According to LMN, the use of DLT reduces the project's embodied carbon by replacing steel or concrete. The prefabricated timbers also shorten construction, with an estimated erection time of six weeks for the wood superstructure.

Sierra Construction is the general contractor, and StructureCraft fabricated and installed the mass timber. Sierra crews are now finishing the exterior envelope, roof deck and site work, as well as interior elements.

Abbotsford, B.C.-based StructureCraft is the same company that supplied and installed mass timber for the $51 million Idaho Central Credit Union Arena that will open this fall at the University of Idaho. That project was profiled last fall in the DJC.
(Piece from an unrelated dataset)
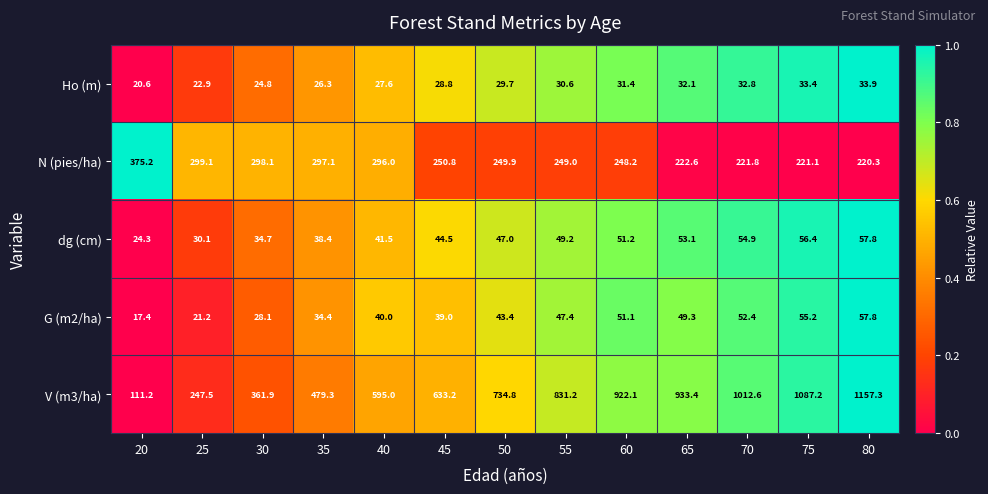

What is the difference between the second highest and minimum values in the G (m2/ha) series?

37.8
StructureCraft's website says DLT can be used for floor, wall and roof structures. It says DLT panels can be built faster in the factory than cross-laminated timber and glue-laminated timber because the process doesn't involve glue or press curing time.

Gerald Epp Jr., business development engineer at StructureCraft, said in the news release: “With the resurgence of this ‘old' material in modern commercial buildings, mass timber is gaining attention in the construction industry and demonstrating the efficiency and beauty of exposed structure. The large, prefabricated elements act as a kit-of-parts and connect together very rapidly on site, with minimal disruption, noise or waste — neighbors enjoy watching these buildings go up.”

Mt Baker Holdings LLC is the owner. Other project team members are: Coughlin Porter Lundeen, structural and civil engineer; Hewitt, landscape architect; Fisher Marantz Stone, lighting design; Rushing, MEP engineer; Morrison Hershfield, envelope consultant; Studio Matthews, signage; Glumac, commissioning; and CBRE, leasing.

No prospective tenants have been announced.

The DJC reported in late 2019 that the project's ownership is somewhat opaque. Mt Baker Holdings LLC acquired the property under a different name in 2002 for $4 million. It's governed by a trust whose officers, based at Carillon Point, often represent family trusts and investments associated with Bill Gates.